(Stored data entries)

----------------------------------------

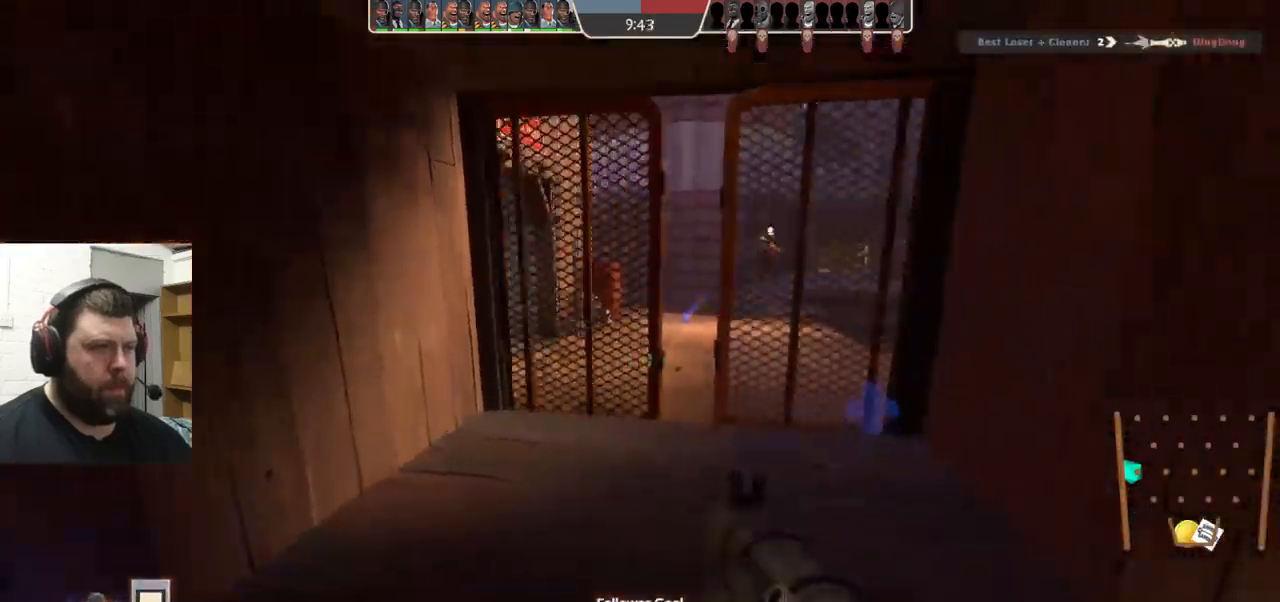
{"buttons": [], "left_stick": "up", "right_stick": "center", "events": [[150, "left_stick", "up"], [200, "L2", "down"], [384, "L2", "up"]]}
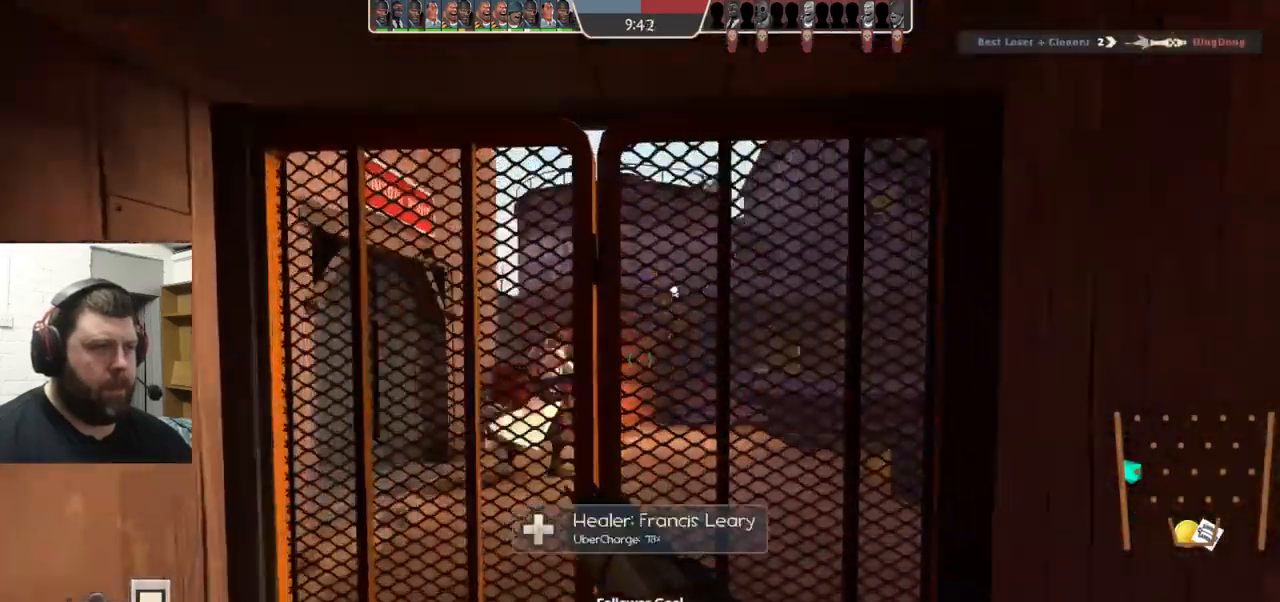
{"buttons": [], "left_stick": "down", "right_stick": "center", "events": [[67, "left_stick", "down"], [100, "R2", "down"], [200, "R2", "up"]]}
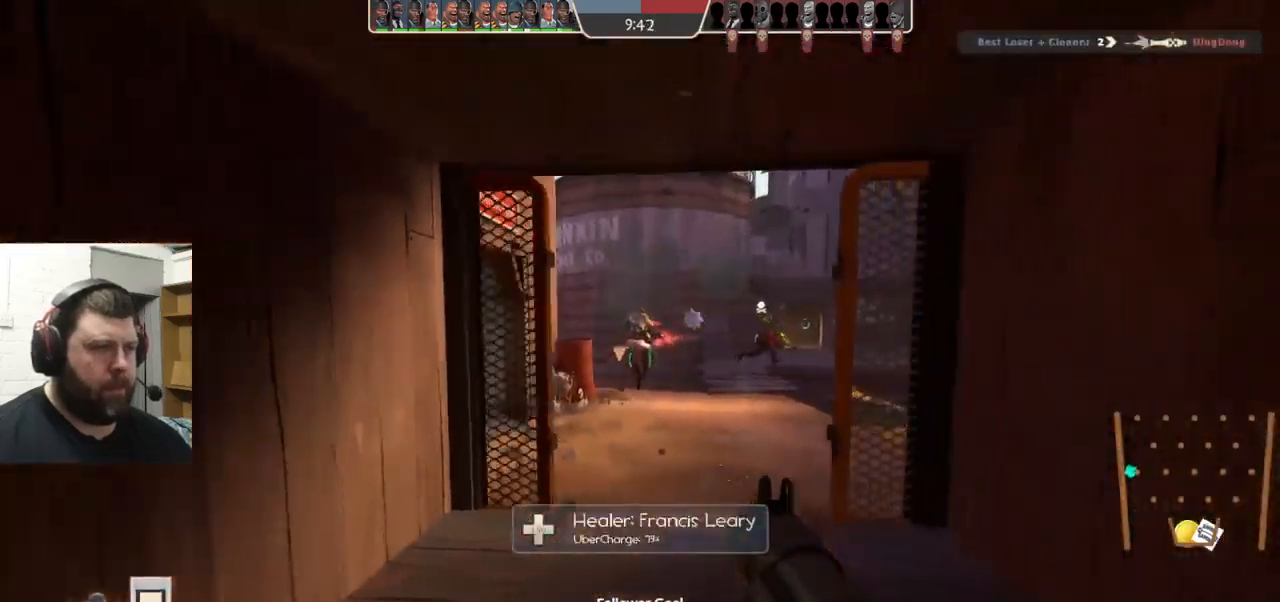
{"buttons": [], "left_stick": "up-right", "right_stick": "center", "events": [[67, "L2", "down"], [67, "left_stick", "center"], [150, "left_stick", "up-left"], [184, "L2", "up"], [200, "L2", "down"], [334, "L2", "up"], [334, "left_stick", "up-right"], [367, "L2", "down"], [484, "L2", "up"]]}
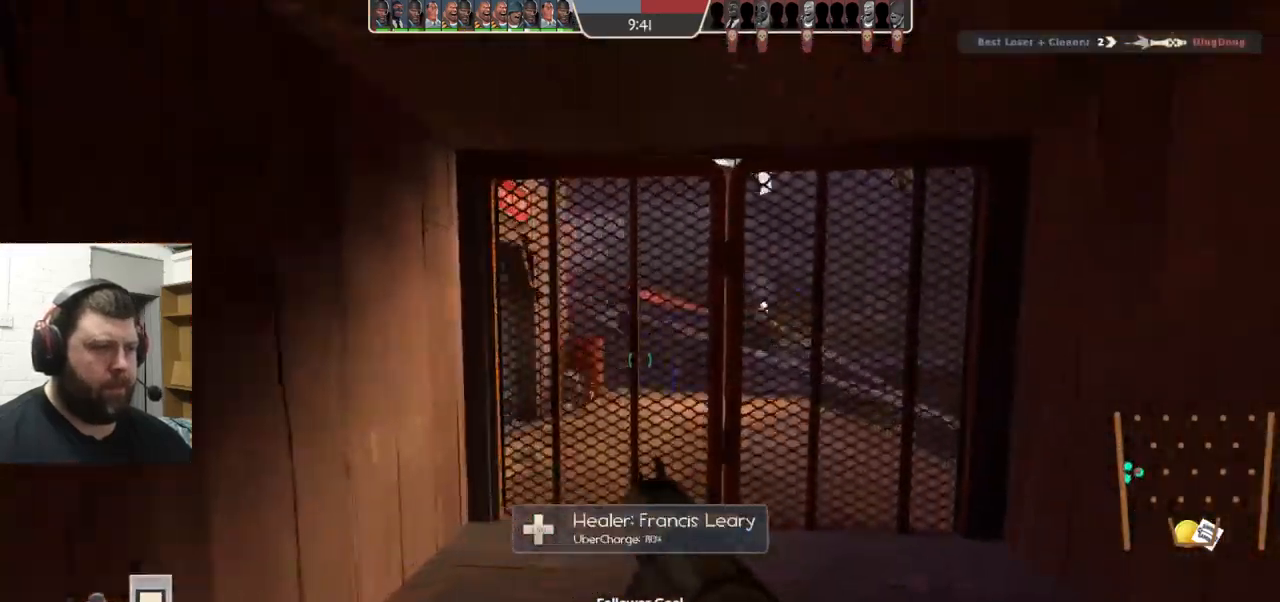
{"buttons": [], "left_stick": "up", "right_stick": "center", "events": [[17, "L2", "down"], [17, "left_stick", "up"], [117, "L2", "up"], [184, "L2", "down"], [284, "L2", "up"]]}
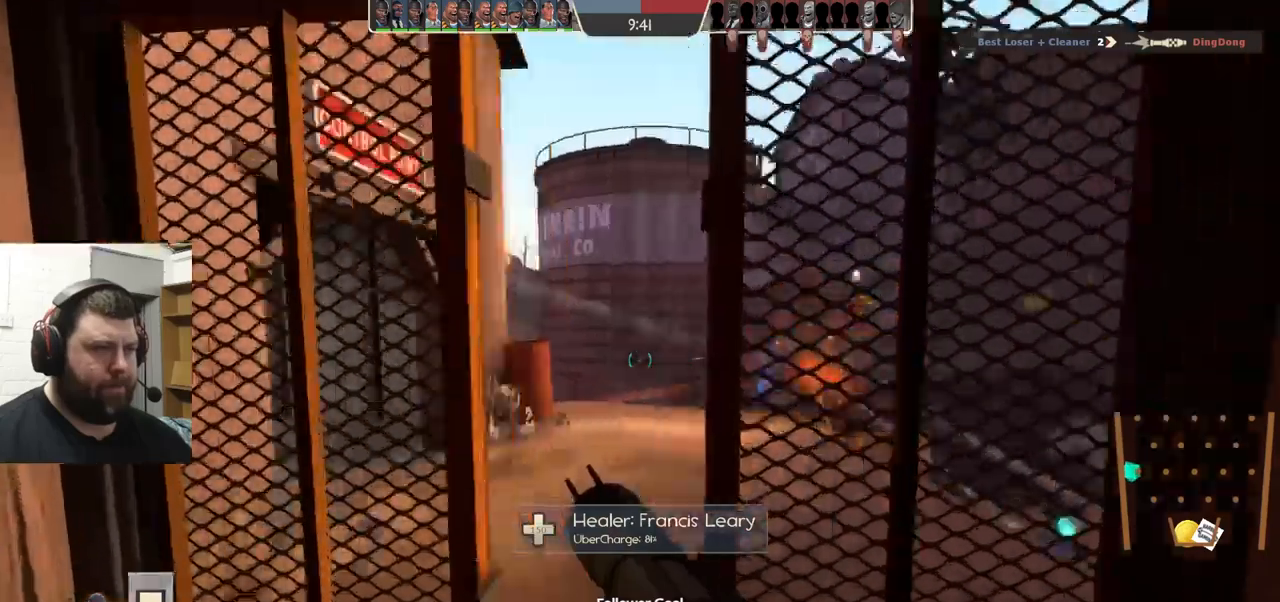
{"buttons": [], "left_stick": "up", "right_stick": "center", "events": [[17, "R2", "down"], [67, "left_stick", "down-right"], [100, "R2", "up"], [233, "left_stick", "down"], [417, "left_stick", "center"], [467, "left_stick", "up"]]}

----------------------------------------

*WORK TO BE COMPLETED*
Repeat the records above word for word. Pictures stay out of the copy.

*SOLUTION TO THE EXERCISE*
{"buttons": [], "left_stick": "up", "right_stick": "center", "events": [[150, "left_stick", "up"], [200, "L2", "down"], [384, "L2", "up"]]}
{"buttons": [], "left_stick": "down", "right_stick": "center", "events": [[67, "left_stick", "down"], [100, "R2", "down"], [200, "R2", "up"]]}
{"buttons": [], "left_stick": "up-right", "right_stick": "center", "events": [[67, "L2", "down"], [67, "left_stick", "center"], [150, "left_stick", "up-left"], [184, "L2", "up"], [200, "L2", "down"], [334, "L2", "up"], [334, "left_stick", "up-right"], [367, "L2", "down"], [484, "L2", "up"]]}
{"buttons": [], "left_stick": "up", "right_stick": "center", "events": [[17, "L2", "down"], [17, "left_stick", "up"], [117, "L2", "up"], [184, "L2", "down"], [284, "L2", "up"]]}
{"buttons": [], "left_stick": "up", "right_stick": "center", "events": [[17, "R2", "down"], [67, "left_stick", "down-right"], [100, "R2", "up"], [233, "left_stick", "down"], [417, "left_stick", "center"], [467, "left_stick", "up"]]}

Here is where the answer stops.